Requirements:
Restate, word for word, every line of the data.

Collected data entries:

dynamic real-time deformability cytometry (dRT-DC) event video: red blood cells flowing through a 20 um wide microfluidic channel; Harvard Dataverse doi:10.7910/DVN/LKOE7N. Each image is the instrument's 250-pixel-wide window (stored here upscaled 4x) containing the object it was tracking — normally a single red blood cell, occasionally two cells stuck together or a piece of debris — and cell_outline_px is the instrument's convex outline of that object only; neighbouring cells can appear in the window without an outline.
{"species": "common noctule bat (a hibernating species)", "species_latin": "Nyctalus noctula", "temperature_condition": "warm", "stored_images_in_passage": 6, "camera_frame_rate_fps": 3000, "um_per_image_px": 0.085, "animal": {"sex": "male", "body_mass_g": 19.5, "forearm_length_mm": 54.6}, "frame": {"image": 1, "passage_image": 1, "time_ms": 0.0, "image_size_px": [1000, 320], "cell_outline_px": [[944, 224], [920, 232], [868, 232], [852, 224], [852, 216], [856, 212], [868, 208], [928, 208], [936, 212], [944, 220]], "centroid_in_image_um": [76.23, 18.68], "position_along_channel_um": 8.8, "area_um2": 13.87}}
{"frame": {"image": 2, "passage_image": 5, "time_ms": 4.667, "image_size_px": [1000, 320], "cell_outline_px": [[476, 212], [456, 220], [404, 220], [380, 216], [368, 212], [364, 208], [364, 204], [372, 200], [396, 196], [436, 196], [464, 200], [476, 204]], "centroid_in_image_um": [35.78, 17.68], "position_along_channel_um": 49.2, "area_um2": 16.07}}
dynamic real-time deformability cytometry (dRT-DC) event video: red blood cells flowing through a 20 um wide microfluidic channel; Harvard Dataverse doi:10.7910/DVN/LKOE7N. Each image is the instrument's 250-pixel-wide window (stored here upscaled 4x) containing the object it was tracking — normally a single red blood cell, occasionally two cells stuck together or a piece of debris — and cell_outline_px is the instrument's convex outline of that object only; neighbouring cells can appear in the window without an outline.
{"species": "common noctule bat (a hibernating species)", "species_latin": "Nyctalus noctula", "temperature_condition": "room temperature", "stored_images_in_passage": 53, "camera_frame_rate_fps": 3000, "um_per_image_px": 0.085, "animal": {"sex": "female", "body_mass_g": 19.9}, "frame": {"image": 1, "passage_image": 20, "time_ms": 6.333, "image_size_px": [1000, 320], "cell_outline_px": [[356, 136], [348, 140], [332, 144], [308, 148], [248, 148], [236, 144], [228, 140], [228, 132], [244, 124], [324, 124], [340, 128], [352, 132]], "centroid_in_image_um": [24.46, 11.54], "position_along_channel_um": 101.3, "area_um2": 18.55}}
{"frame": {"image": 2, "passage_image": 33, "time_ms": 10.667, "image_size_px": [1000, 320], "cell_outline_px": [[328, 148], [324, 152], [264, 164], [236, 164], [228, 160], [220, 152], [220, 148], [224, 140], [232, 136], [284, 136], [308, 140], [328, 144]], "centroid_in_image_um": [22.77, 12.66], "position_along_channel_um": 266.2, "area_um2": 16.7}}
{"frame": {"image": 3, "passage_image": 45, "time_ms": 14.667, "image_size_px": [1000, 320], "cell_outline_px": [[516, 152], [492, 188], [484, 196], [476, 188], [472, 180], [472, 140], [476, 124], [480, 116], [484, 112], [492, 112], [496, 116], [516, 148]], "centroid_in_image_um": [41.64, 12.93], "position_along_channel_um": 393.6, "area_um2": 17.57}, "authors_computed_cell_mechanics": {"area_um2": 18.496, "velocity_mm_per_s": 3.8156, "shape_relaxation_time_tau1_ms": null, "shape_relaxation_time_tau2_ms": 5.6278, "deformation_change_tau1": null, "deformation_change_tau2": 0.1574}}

Correct result:
dynamic real-time deformability cytometry (dRT-DC) event video: red blood cells flowing through a 20 um wide microfluidic channel; Harvard Dataverse doi:10.7910/DVN/LKOE7N. Each image is the instrument's 250-pixel-wide window (stored here upscaled 4x) containing the object it was tracking — normally a single red blood cell, occasionally two cells stuck together or a piece of debris — and cell_outline_px is the instrument's convex outline of that object only; neighbouring cells can appear in the window without an outline.
{"species": "common noctule bat (a hibernating species)", "species_latin": "Nyctalus noctula", "temperature_condition": "warm", "stored_images_in_passage": 6, "camera_frame_rate_fps": 3000, "um_per_image_px": 0.085, "animal": {"sex": "male", "body_mass_g": 19.5, "forearm_length_mm": 54.6}, "frame": {"image": 1, "passage_image": 1, "time_ms": 0.0, "image_size_px": [1000, 320], "cell_outline_px": [[944, 224], [920, 232], [868, 232], [852, 224], [852, 216], [856, 212], [868, 208], [928, 208], [936, 212], [944, 220]], "centroid_in_image_um": [76.23, 18.68], "position_along_channel_um": 8.8, "area_um2": 13.87}}
{"frame": {"image": 2, "passage_image": 5, "time_ms": 4.667, "image_size_px": [1000, 320], "cell_outline_px": [[476, 212], [456, 220], [404, 220], [380, 216], [368, 212], [364, 208], [364, 204], [372, 200], [396, 196], [436, 196], [464, 200], [476, 204]], "centroid_in_image_um": [35.78, 17.68], "position_along_channel_um": 49.2, "area_um2": 16.07}}
dynamic real-time deformability cytometry (dRT-DC) event video: red blood cells flowing through a 20 um wide microfluidic channel; Harvard Dataverse doi:10.7910/DVN/LKOE7N. Each image is the instrument's 250-pixel-wide window (stored here upscaled 4x) containing the object it was tracking — normally a single red blood cell, occasionally two cells stuck together or a piece of debris — and cell_outline_px is the instrument's convex outline of that object only; neighbouring cells can appear in the window without an outline.
{"species": "common noctule bat (a hibernating species)", "species_latin": "Nyctalus noctula", "temperature_condition": "room temperature", "stored_images_in_passage": 53, "camera_frame_rate_fps": 3000, "um_per_image_px": 0.085, "animal": {"sex": "female", "body_mass_g": 19.9}, "frame": {"image": 1, "passage_image": 20, "time_ms": 6.333, "image_size_px": [1000, 320], "cell_outline_px": [[356, 136], [348, 140], [332, 144], [308, 148], [248, 148], [236, 144], [228, 140], [228, 132], [244, 124], [324, 124], [340, 128], [352, 132]], "centroid_in_image_um": [24.46, 11.54], "position_along_channel_um": 101.3, "area_um2": 18.55}}
{"frame": {"image": 2, "passage_image": 33, "time_ms": 10.667, "image_size_px": [1000, 320], "cell_outline_px": [[328, 148], [324, 152], [264, 164], [236, 164], [228, 160], [220, 152], [220, 148], [224, 140], [232, 136], [284, 136], [308, 140], [328, 144]], "centroid_in_image_um": [22.77, 12.66], "position_along_channel_um": 266.2, "area_um2": 16.7}}
{"frame": {"image": 3, "passage_image": 45, "time_ms": 14.667, "image_size_px": [1000, 320], "cell_outline_px": [[516, 152], [492, 188], [484, 196], [476, 188], [472, 180], [472, 140], [476, 124], [480, 116], [484, 112], [492, 112], [496, 116], [516, 148]], "centroid_in_image_um": [41.64, 12.93], "position_along_channel_um": 393.6, "area_um2": 17.57}, "authors_computed_cell_mechanics": {"area_um2": 18.496, "velocity_mm_per_s": 3.8156, "shape_relaxation_time_tau1_ms": null, "shape_relaxation_time_tau2_ms": 5.6278, "deformation_change_tau1": null, "deformation_change_tau2": 0.1574}}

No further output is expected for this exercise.